In my experience, rate laws are often confused with equilibrium equations which might be what you are thinking of.

Nothing points to him thinking of equilibrium equations. The letter k is not mandatory

Nothing says he wasn't. And conflating the two is common. The fact that he was enquiring about dropping one of the reactants from his calculations made me think it was worth mentioning.

I guess we need to wait until he returns before we know what the situation is and what depth of mathematical modelling is required. For a high school project, I suspect that the calculus is un-needed and a simple rate∝area relationship will suffice.

blogfast25 - 28-11-2014 at 05:19

Quote: Originally posted by j_sum1

Quote: Originally posted by blogfast25

Quote: Originally posted by j_sum1

In my experience, rate laws are often confused with equilibrium equations which might be what you are thinking of.

Nothing points to him thinking of equilibrium equations. The letter k is not mandatory

Nothing says he wasn't. And conflating the two is common.

So nothing says that he wasn't means to you that he was?? Conflating the two is common?
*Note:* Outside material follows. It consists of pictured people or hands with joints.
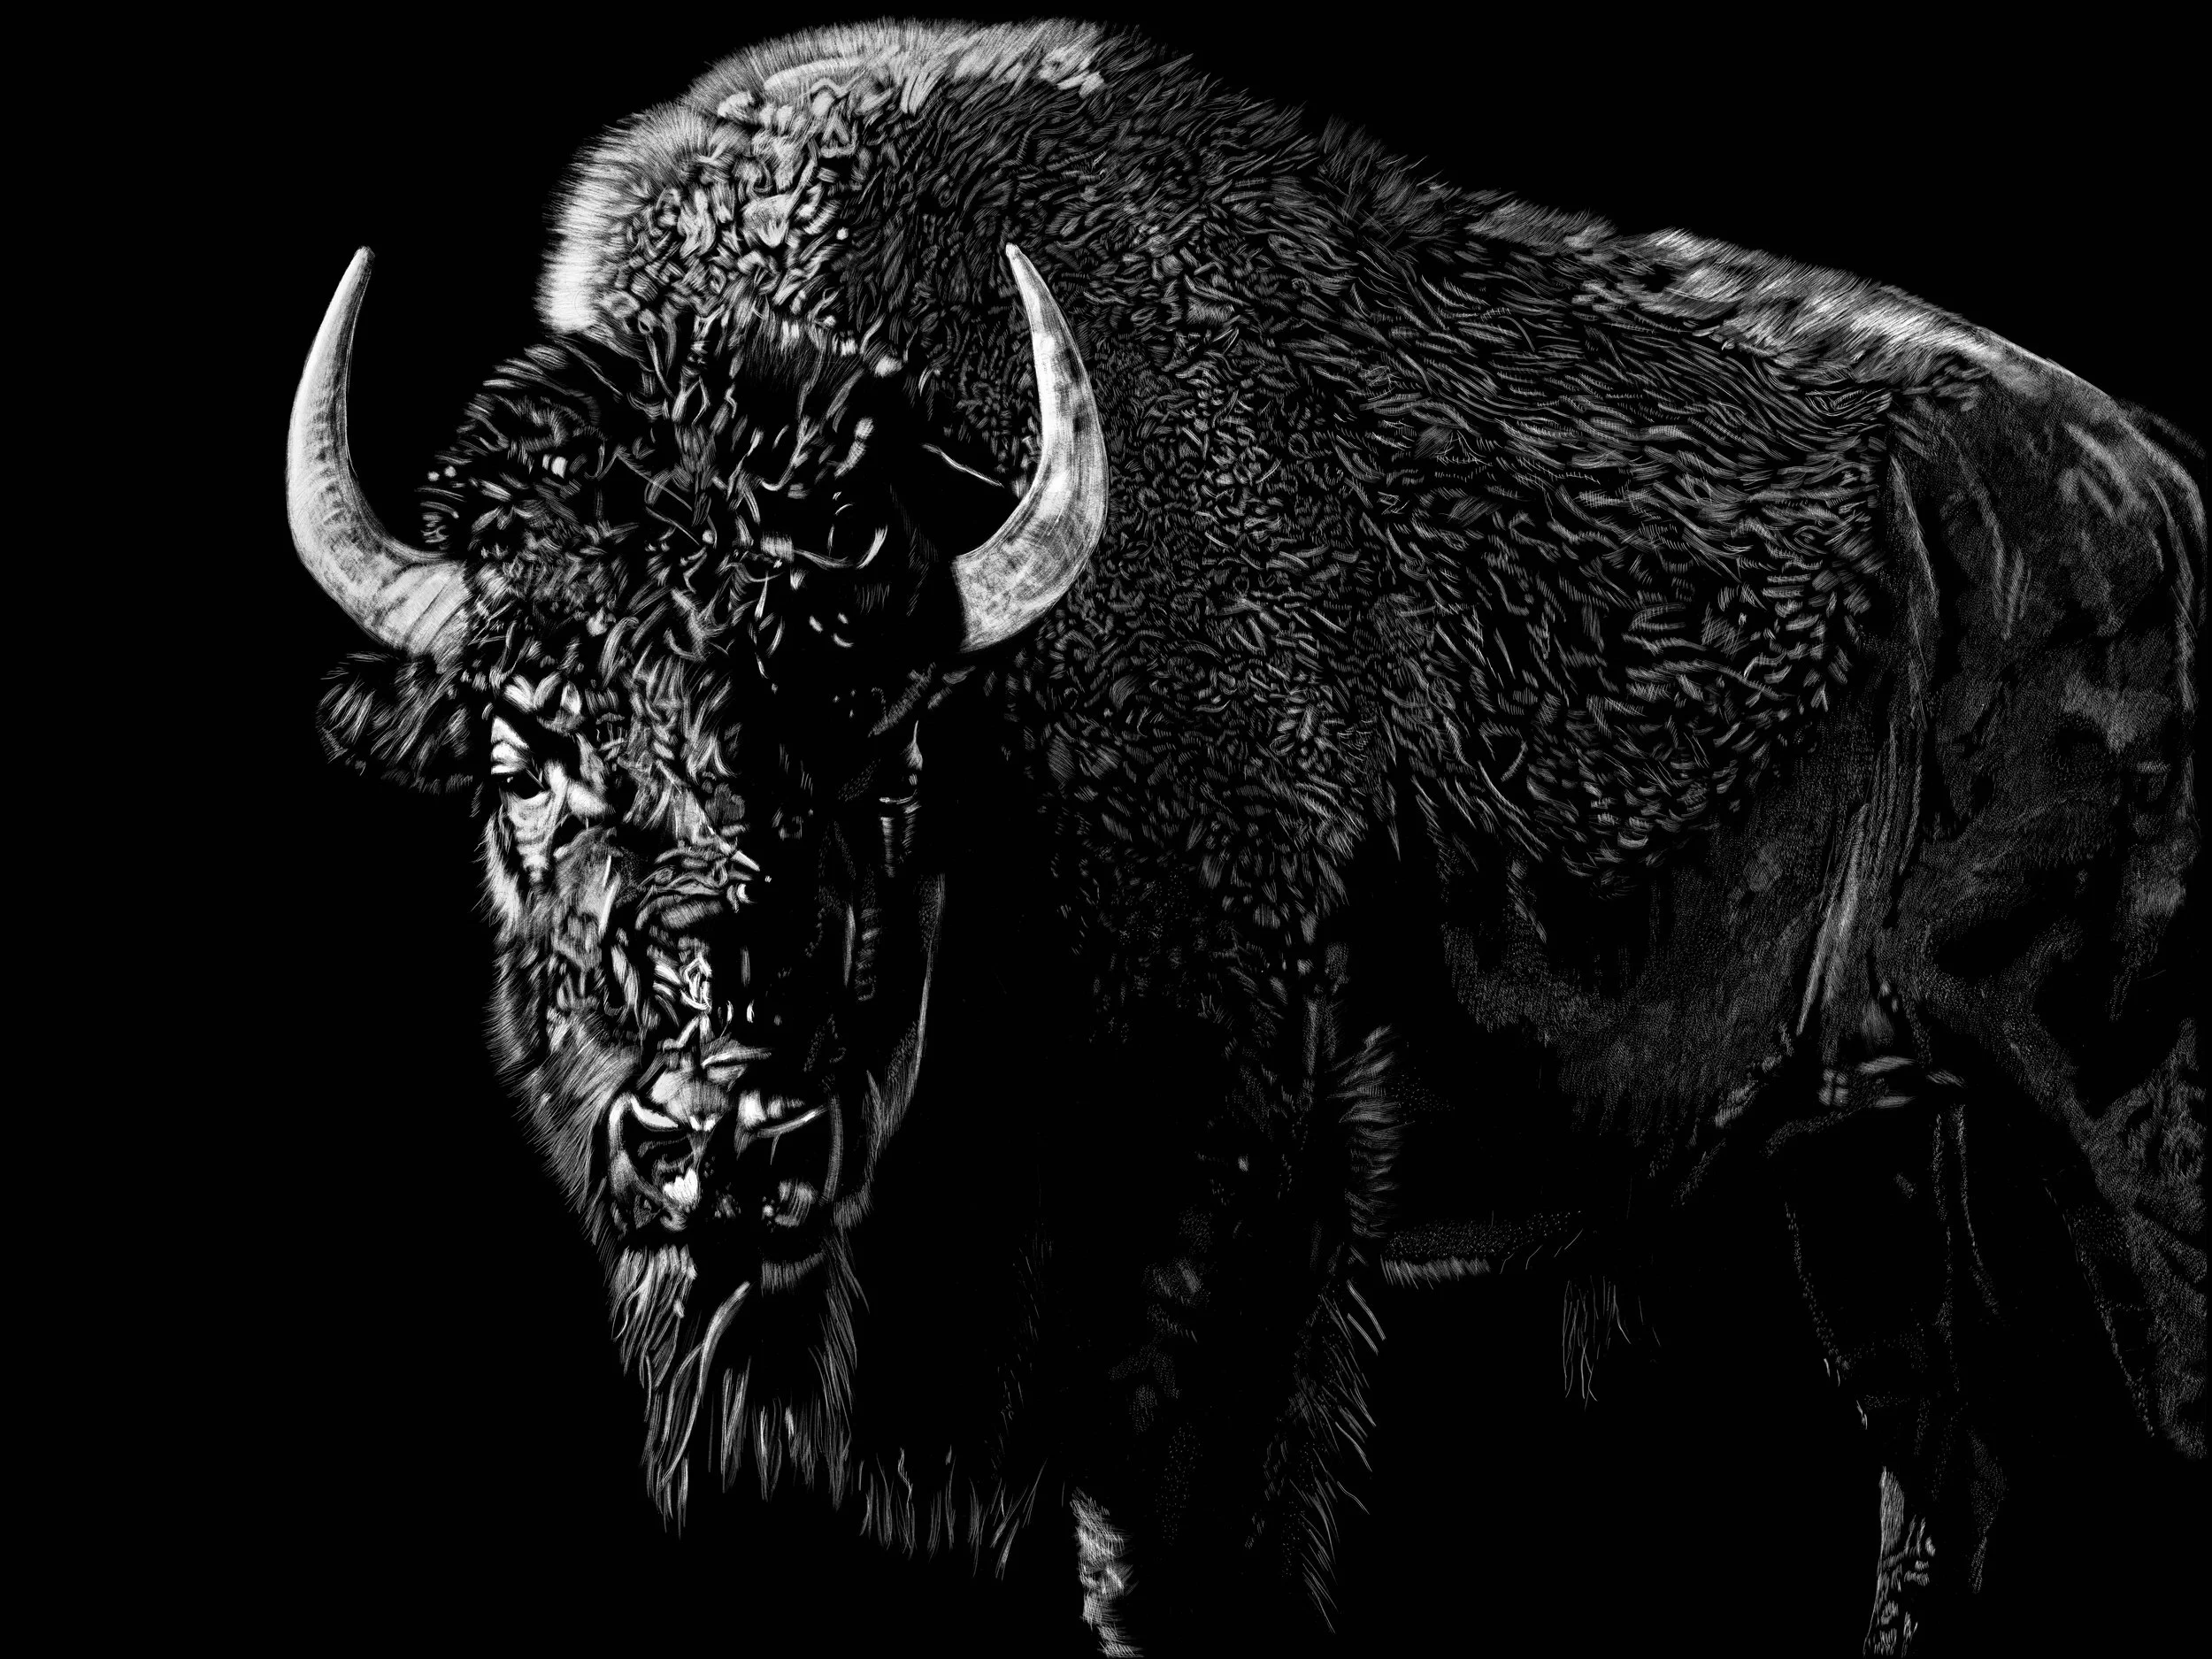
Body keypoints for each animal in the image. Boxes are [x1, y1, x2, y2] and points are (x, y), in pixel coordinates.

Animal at [281, 20, 2200, 1652]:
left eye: (886, 734)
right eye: (527, 744)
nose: (726, 1135)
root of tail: (2141, 478)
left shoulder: (1229, 1237)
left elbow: (1190, 1568)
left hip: (2111, 1093)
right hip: (1858, 1144)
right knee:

A matter of your opinion. I don't agree. It's clear he was talking about reaction rate, not equilibria.

Calculus would not be needed at his level but I was responding to Steam's attempt, not the OP.

In the case where [A] is not constant (A reacts away significantly) even the simpler case of a cube with sides x (m), so S = 6 x2 and V = x3, becomes quite complicated.

For [A] = constant it is easy to work out a general model for the diminishing size of the Mg sphere (or cube).

j_sum1 - 28-11-2014 at 16:45

@blogfast
Maybe my context is relevant here.
I just marked a pile of high school chemistry exams where half the students assumed an equilibrium reaction for a particular question when none was stated. I think I can stand by my comment that conflating equilibrium and rate is common for high school students.
Other than that, I agree with everything you have stated.